CHUMASH CURES

 

 

The Chumash had many treatments and cures for illnesses. Here are a few.

 

Toloache (Datura wrightii) was used with extreme caution, because the plant is highly toxic, with many deaths among the Chumash reported as well as during modern times. When a sick person was given toloache, relatives would gather around to sing and dance and shout to keep the person who was ill from falling asleep (they apparently recognized the danger of a person falling asleep and lapsing into a coma and death). Fernando Librado said that in measuring how much to give a sick person, you should use a person who has a short last joint on the fourth finger. In that way, they give a short measure. When the person who has been given the toloache awakens (apparently many did fall asleep), they must not drink water. The person who has administered the toloache may provide the ill person some little bit of warm water so that the ill person can wash out their mouth. After that they must abstain from all water for two days, eat only a light acorn gruel with clam or cotton-tail or some other light meat and abstain from sleeping with their spouse for 21 days. Great credence was given to dreams while under in effects of toloache.

::::::::::

**TASKS TO CARRY OUT**.
a. In the Chumash cures text, list the things relatives did while gathered around a sick person given toloache.
b. Carry on the Chumash cures text from its last sentence.
The records have no connection to the Chumash cures text.

[Stored items from a collection]
::::::::::

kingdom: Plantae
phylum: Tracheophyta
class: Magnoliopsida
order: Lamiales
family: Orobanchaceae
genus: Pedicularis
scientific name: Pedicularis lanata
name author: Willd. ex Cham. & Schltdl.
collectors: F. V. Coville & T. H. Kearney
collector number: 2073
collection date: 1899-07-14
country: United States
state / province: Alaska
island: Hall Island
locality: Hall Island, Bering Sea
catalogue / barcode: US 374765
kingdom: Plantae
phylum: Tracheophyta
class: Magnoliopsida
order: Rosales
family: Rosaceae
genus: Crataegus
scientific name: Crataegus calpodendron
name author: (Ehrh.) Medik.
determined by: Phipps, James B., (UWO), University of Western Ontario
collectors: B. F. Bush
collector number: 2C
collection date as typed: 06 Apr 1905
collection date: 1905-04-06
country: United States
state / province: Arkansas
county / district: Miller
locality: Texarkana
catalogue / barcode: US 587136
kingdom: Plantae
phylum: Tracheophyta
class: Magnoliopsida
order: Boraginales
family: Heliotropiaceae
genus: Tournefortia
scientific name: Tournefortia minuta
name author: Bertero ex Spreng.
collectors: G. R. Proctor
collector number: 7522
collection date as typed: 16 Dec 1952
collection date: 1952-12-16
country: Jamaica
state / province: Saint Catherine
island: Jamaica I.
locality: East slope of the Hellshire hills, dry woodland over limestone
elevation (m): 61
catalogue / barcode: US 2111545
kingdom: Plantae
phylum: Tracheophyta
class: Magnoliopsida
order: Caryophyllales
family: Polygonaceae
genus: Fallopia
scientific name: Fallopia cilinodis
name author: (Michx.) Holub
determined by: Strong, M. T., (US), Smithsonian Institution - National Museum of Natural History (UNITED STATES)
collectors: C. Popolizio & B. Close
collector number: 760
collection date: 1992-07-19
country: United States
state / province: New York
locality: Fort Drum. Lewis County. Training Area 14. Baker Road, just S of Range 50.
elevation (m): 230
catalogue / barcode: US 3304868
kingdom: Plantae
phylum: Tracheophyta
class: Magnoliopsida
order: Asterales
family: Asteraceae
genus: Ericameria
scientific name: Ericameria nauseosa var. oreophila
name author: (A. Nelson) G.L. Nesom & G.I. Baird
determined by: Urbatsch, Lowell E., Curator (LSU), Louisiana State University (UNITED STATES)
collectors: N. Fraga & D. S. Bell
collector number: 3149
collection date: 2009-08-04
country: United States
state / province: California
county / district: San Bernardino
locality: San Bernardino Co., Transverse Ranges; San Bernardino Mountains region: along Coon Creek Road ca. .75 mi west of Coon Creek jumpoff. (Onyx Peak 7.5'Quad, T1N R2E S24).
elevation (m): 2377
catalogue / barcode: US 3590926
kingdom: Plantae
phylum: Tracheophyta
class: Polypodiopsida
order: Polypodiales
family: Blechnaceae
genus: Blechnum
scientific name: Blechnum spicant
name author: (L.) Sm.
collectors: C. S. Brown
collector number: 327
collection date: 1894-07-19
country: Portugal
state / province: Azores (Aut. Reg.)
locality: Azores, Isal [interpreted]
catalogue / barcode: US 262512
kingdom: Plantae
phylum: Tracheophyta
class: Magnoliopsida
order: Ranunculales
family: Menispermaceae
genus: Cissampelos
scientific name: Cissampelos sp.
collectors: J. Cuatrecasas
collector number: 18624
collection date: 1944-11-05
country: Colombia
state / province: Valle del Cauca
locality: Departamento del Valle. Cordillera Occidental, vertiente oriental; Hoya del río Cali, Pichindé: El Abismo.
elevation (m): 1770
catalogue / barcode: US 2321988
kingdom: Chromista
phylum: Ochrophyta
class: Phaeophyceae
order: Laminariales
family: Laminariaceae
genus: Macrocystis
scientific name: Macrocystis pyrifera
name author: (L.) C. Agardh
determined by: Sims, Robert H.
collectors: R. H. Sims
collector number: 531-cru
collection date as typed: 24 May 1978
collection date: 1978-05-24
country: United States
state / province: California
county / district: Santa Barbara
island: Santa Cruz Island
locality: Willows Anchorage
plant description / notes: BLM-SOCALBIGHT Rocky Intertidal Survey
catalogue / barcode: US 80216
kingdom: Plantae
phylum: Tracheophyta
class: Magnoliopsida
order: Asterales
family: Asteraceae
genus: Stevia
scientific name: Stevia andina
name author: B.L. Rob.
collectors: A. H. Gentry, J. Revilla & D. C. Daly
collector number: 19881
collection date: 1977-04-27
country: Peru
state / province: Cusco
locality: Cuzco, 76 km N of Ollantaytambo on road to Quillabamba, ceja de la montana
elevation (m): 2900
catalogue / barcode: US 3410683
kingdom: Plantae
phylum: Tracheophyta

::::::::::

**RESULTS OF THE TASKS**.
a. Sing, dance, and shout.

b.
Red ants (probably the California harvester ant) were also used. When taken internally, an ant doctor, usually an old woman, would administer the treatment. The sick person would be given a mixture of hundreds of live ants mixed with down. In other cases, the patient would lie or stand naked on a red anthill, which had been broken into. This resulted in the ants biting the patient hundreds of time. The effects of the bites, which contain formic acid, were said to render cures. The victim, who often fainted during the ordeal, would be rubbed all over with green sycamore leaves and then with freshly chewed tobacco. Doctors were paid only if the patient got well.

 

When people became seriously ill, it was often assumed that they were being poisoned by someone. Great efforts were gone to determines who the poisoning party was. During the early mission period, as the Indians died in great numbers, many Chumash medicine men were killed by their own people, for it was assumed that they were the cause of so many deaths.

 

Seawater was probably used most often to effect cures. Several quarts of water were given to the ill person. This normally resulted in vomiting , which the Chumash believed expelled whatever was causing the person to be sick.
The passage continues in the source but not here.